Hi,
How do we deal with headers in csv file.
For example:
id, counts
1,2
1,5
2,20
2,25
... and so on
And I want to do a frequency count of counts for each id. So result will be
:
1,7
2,45
and so on..
My code:
counts = data.map(lambda x: (x[0],int(x[1]))).reduceByKey(lambda a, b: a +
b))
But I see this error:
ValueError: invalid literal for int() with base 10: 'counts'
at
org.apache.spark.api.python.PythonRDD$$anon$1.read(PythonRDD.scala:131)
at
org.apache.spark.api.python.PythonRDD$$anon$1.<init>(PythonRDD.scala:153)

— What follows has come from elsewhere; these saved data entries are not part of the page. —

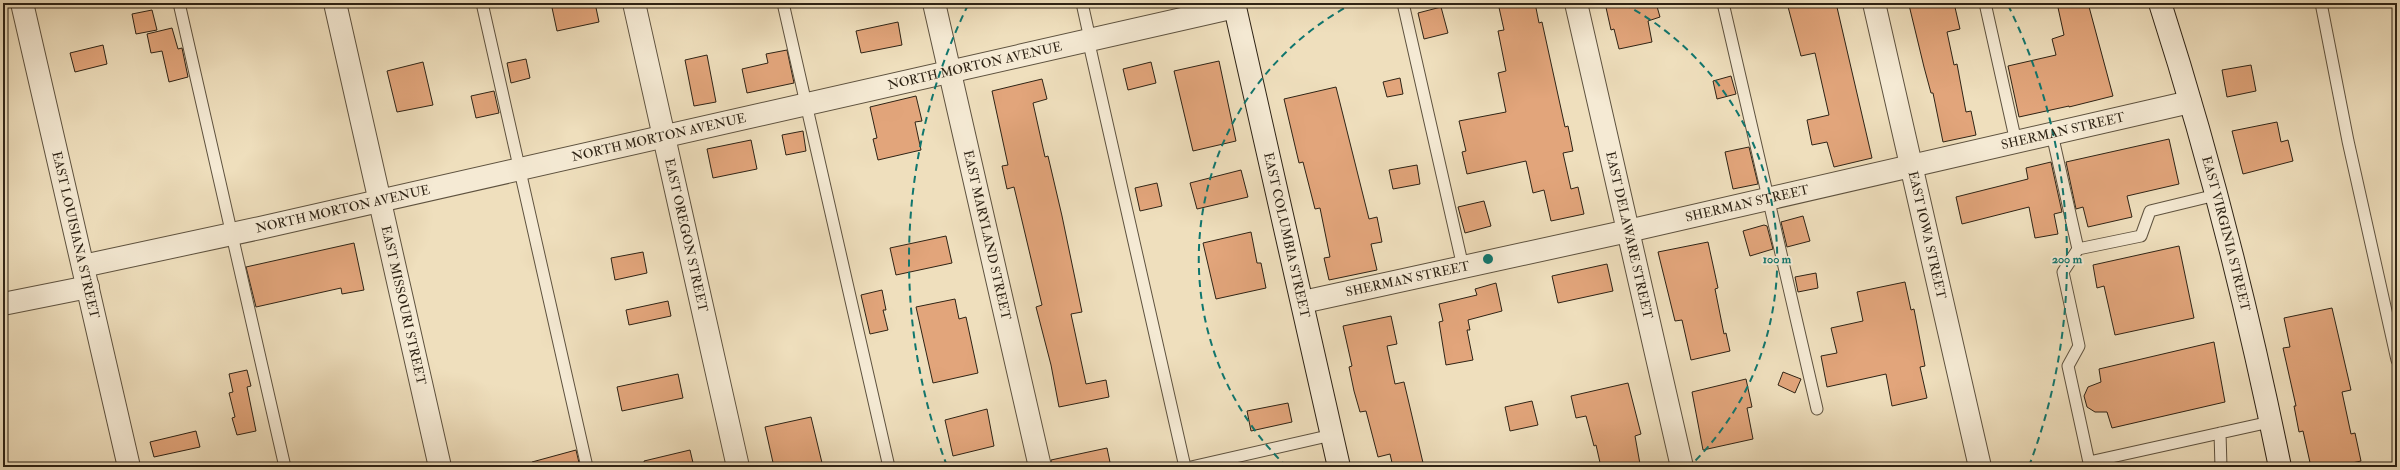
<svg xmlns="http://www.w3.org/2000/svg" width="2400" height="470" viewBox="0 0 2400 470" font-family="'IM FELL Double Pica',serif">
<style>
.building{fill:#e2a57b;stroke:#2e2315}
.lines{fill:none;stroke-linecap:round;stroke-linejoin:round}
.lane-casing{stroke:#5e523f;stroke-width:13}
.street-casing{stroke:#5e523f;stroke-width:24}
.secondary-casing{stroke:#2e2315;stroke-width:24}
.lane{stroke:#f5ead4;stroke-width:11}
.street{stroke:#f5ead4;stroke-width:22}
.secondary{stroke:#f5ead4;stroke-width:22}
.ring{fill:none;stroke:#0f766e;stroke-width:2;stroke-dasharray:7 5}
.labels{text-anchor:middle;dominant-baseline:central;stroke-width:4;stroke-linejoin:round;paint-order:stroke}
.street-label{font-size:13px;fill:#2e2315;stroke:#f5ead4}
.centre{fill:#0f766e;stroke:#f5ead4;stroke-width:2}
.ring-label{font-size:12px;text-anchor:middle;font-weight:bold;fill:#0f766e;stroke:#f5ead4;stroke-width:4;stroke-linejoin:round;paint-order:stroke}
</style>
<rect width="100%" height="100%" fill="#efdfbd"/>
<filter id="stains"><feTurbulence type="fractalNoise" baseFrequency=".005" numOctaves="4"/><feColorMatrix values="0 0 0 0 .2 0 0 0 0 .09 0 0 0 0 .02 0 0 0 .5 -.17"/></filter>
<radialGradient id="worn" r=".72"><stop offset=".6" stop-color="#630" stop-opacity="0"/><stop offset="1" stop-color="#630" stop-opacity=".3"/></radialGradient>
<!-- building -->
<path class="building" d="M551 3H595L599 22 557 31Z
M1498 3H1535L1539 23 1542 22 1565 127 1568 126 1573 151 1563 153 1571 189 1578 187 1584 214 1551 221 1544 190 1533 193 1526 161 1467 174 1462 152 1466 151 1459 121 1506 112 1498 73 1506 71 1498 31 1504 30Z
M1605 3H1656L1660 17 1648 21 1652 42 1619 49 1614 29 1611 30Z
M1787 3H1836L1872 158 1834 167 1827 142 1812 145 1807 120 1829 115 1815 53 1801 56Z
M1917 3H1954L1960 29 1947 32 1954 65 1957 64 1966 112 1971 111 1976 135 1943 142 1933 93H1931L1924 67 1909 5Z
M2057 3H2088L2113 96 2069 107V106L2019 117 2008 66 2056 55 2052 39 2064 35Z
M1441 7 1448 33 1424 39 1418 13Z
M152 10 157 30 136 34 132 14Z
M898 22 902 45 861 53 856 31Z
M172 28 178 49 182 48 188 77 169 82 162 51 151 53 147 34Z
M103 45 107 64 75 72 70 53Z
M787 50 794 83 747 93 742 69 768 63 766 54Z
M707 55 716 102 694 106 685 60Z
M526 59 530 78 511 83 507 63Z
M1219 61 1236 141 1193 151 1174 71Z
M423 62 433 105 397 112 387 71Z
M1151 62 1156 83 1128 90 1123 69Z
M2251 65 2256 91 2227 97 2222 70Z
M1731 76 1736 94 1717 99 1713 81Z
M1400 78 1403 94 1387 97 1383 82Z
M1042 79 1047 99 1033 103 1045 157 1048 156 1062 216 1082 312 1071 314 1086 384 1106 380 1109 397 1059 407 1051 365 1036 307 1042 305 1014 187 1007 189 1002 166 1008 165 992 91Z
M1336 87 1369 219 1377 217 1382 242 1371 244 1377 270 1329 280 1324 258 1330 257 1320 208 1315 209 1303 162 1299 163 1284 99Z
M494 91 499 113 476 118 471 96Z
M916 96 922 121 915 122 921 150 878 160 873 139 877 138 870 107Z
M2277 122 2281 142 2288 140 2293 161 2243 174 2232 131Z
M803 131 806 151 786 155 782 135Z
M2169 139 2179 184 2127 196 2132 217 2088 227 2083 207 2076 209 2066 162Z
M751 140 757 169 713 178 707 149Z
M1749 147 1758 184 1733 189 1725 152Z
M2051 162 2062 212 2054 214 2058 234 2035 238 2029 207 1962 224 1956 197 2028 179 2026 168Z
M1417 165 1420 184 1393 189 1389 170Z
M1241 170 1248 197 1197 209 1190 183Z
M1157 183 1162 206 1140 211 1135 188Z
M1484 201 1491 226 1465 233 1458 207Z
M1803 216 1810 241 1787 247 1781 222Z
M1764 225 1767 226 1773 249 1750 256 1743 231Z
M1251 232 1257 263H1261L1266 288 1216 299 1203 243Z
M946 236 952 263 896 275 890 248Z
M1708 242 1718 288 1715 289 1724 334 1726 333 1730 351 1691 360 1682 320 1675 321 1658 252Z
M354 243 364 290 342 294 341 288 256 307 246 267Z
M2179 246 2194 318 2115 335 2104 286 2097 288 2093 265Z
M643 252 647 273 615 280 611 258Z
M1607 264 1613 291 1558 303 1552 276Z
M1816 273 1818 288 1798 292 1795 277Z
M1905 282 1911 310 1914 309 1925 366 1920 367 1927 398 1892 406 1886 374 1827 387 1821 356 1837 353 1831 328 1863 321 1857 292Z
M1496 283 1502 311 1468 320 1470 330H1467L1473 360 1446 365 1439 322 1443 321 1439 304 1477 295 1475 289Z
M882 290 886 310H883L888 330 870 334 861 295Z
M955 299 959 319 966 317 978 373 933 383 916 307Z
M668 301 671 316 629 325 626 310Z
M2332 308 2351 390 2342 392 2351 434 2355 433 2361 461 2334 467H2311L2303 431 2299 432 2294 406H2296L2283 348 2290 347 2284 318Z
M1391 316 1397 344 1387 346 1395 384 1404 382 1424 467H1393L1390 454 1378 457 1366 411 1360 412 1354 391 1349 367 1352 366 1343 326Z
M2214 342 2225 402 2112 428 2107 412H2095L2087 407 2084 396 2088 387 2101 382 2099 369Z
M247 370 251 386 247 387 256 431 237 435 232 418 235 417 229 393 233 392 229 374Z
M1783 372 1801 379 1795 393 1778 385Z
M678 374 683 398 622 411 617 387Z
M1746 379 1752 407 1747 408 1753 439 1703 450 1692 392Z
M1628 383 1641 434 1635 436 1640 464 1626 467H1601L1596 445 1594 446 1586 416 1576 418 1571 396Z
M1532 401 1538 425 1510 431 1505 407Z
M1288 403 1292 422 1251 431 1247 411Z
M987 409 994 446 953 456 945 420Z
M811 417 823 467H774L765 427Z
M196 431 200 447 154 457 150 442Z
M1107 448 1111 467H1052L1051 460Z
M576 450 580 467H532V462Z
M690 450 694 467H645L644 461Z"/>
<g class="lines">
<!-- lane casing -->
<g class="lane-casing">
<path id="lane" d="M179 3 285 467
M482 3 587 467
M783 3 889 467
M1082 3 1090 39
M1403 3 1463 267
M1723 3 1817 409
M1985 3 2016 142
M2321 3 2348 141 2397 360
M1088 39 1185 467
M2052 134 2078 249 2063 272 2079 346 2068 366 2090 467
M2078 249 2141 236 2150 211 2216 195
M2220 433 2221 467
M2089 462 2270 422
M1191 467 1332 435"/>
</g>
<!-- street casing -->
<g class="street-casing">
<g id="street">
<path id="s1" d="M22 3 129 467"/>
<path id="s2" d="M335 3 440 467"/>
<path id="s3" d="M634 3 738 467"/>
<path id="s4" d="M934 3 1040 467"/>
<path id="s5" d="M1576 3 1682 467"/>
<path id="s6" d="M1874 3 1980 467"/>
<path id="s7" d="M83 266 260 228 1235 7"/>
<path id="s8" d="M1303 302 1628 231 2190 102"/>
<path d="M3 304 88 287"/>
</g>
</g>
<!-- secondary casing -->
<g class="secondary-casing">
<g id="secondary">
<path id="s9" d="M1234 3 1339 467"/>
<path id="s10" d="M2160 3C2209 155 2248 310 2280 467"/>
</g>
</g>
<!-- lane -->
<use href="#lane" class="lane"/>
<!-- street -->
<use href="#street" class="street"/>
<!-- secondary -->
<use href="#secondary" class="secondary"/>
</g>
<!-- distance rings -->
<g class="ring">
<path d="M1287 467A289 289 0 0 1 1352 4M1624 4A289 289 0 0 1 1689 467"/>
<path d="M947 466A579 579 0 0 1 968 5M2008 5A579 579 0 0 1 2029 466"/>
</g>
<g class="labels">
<!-- street labels -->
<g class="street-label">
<text stroke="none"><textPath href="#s7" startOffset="914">NORTH MORTON AVENUE</textPath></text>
<text stroke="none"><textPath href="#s8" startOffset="779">SHERMAN STREET</textPath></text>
<text stroke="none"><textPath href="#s7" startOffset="590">NORTH MORTON AVENUE</textPath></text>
<text stroke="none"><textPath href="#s8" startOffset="455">SHERMAN STREET</textPath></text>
<text stroke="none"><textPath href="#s7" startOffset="266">NORTH MORTON AVENUE</textPath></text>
<text stroke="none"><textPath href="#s10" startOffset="240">EAST VIRGINIA STREET</textPath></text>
<text stroke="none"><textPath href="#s1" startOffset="238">EAST LOUISIANA STREET</textPath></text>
<text stroke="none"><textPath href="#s3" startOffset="238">EAST OREGON STREET</textPath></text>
<text stroke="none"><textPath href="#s4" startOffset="238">EAST MARYLAND STREET</textPath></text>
<text stroke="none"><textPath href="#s9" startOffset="238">EAST COLUMBIA STREET</textPath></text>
<text stroke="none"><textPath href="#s5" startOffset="238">EAST DELAWARE STREET</textPath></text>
<text stroke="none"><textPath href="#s6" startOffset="238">EAST IOWA STREET</textPath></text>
<text stroke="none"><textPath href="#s8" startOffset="107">SHERMAN STREET</textPath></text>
<text stroke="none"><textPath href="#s2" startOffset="310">EAST MISSOURI STREET</textPath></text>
</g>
</g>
<circle cx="1488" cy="259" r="6" class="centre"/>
<g class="ring-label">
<text x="1777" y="263">100 m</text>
<text x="2067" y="263">200 m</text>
</g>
<!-- margin -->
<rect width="2400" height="470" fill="none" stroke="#efdfbd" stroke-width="16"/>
<rect x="4" y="4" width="2392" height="462" fill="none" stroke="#2e2315" stroke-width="2"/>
<rect x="8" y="8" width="2384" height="454" fill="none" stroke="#2e2315"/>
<rect width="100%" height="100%" filter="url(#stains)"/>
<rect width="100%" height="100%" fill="url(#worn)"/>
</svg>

at org.apache.spark.api.python.PythonRDD.compute(PythonRDD.scala:96)
at org.apache.spark.rdd.RDD.computeOrReadCheckpoint(RDD.scala:241)
at org.apache.spark.rdd.RDD.iterator(RDD.scala:232)
at
org.apache.spark.scheduler.DAGScheduler.runLocallyWithinThread(DAGScheduler.scala:694)
at
org.apache.spark.scheduler.DAGScheduler$$anon$1.run(DAGScheduler.scala:679)
I guess because of the header...
Q1) How do i exclude header from this
Q2) Rather than using pyspark.. how do i run python programs on spark?
Thanks